Connecticut Sets Up Stimulus Fund for Illegal Alien “Rental Assistance”
By David Jaroslav | FAIR Take | June 2020
More states are continuing to provide COVID-19 “stimulus” funds to illegal aliens despite being in dire fiscal straits due to pandemic lockdowns and the downturn in the local economy. Connecticut is the latest state to provide taxpayer funds to illegal aliens.
On June 3, Governor Ned Lamont (D) announced that the state would provide a one-time payment of $1,000 for “rental assistance” to illegal aliens ineligible for federal stimulus payments under the CARES Act. The funds would be paid directly to landlords of tenants.
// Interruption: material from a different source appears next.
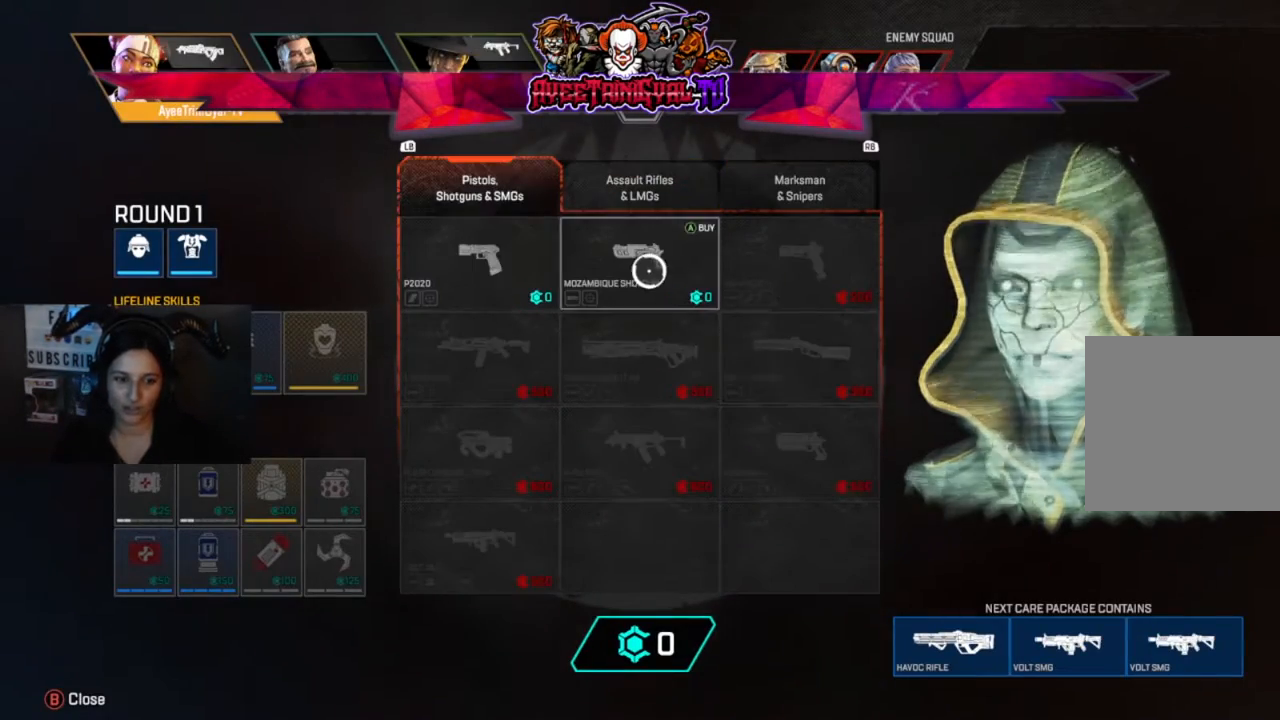
{"buttons": [], "left_stick": "center", "right_stick": "center", "events": [[33, "A", "down"], [167, "A", "up"], [200, "left_stick", "down-left"], [467, "left_stick", "center"]]}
The Connecticut Department of Housing will shell out $2.5 million of taxpayer monies and $1 million will come from an open-borders group called 4-CT.org.
The announcement by Governor Lamont was made on the lawn of Make the Road Connecticut, an open-borders group originally founded to push the State to issue driver’s licenses to illegal aliens (which it has done since 2015).
Open-borders organizations expressed a modicum of gratitude to the governor but have since demanded more money for illegal aliens. Some groups said they would “need” at least $30 million more; others pushed the figure up to as much as $120 million.
Kica Matos, director of the Center for Immigration and Justice at the Vera Institute in New Haven said “[i]t is a good start, but let me just be clear, it is not enough.” Carmen Lanche of the group Unidad Latina en Accion (ULA) in Norwalk described it as “like giving a few coins to every immigrant in our state.”
Meanwhile, Connecticut is expected to end the current fiscal year on June 30 with a $620 million deficit, and is projected to face a $2.3 billion shortfall in the next year. It also saw job losses of “epic proportions” in April, the first full month of pandemic lockdowns, with 266,000 jobs lost and unemployment at 17.5 percent.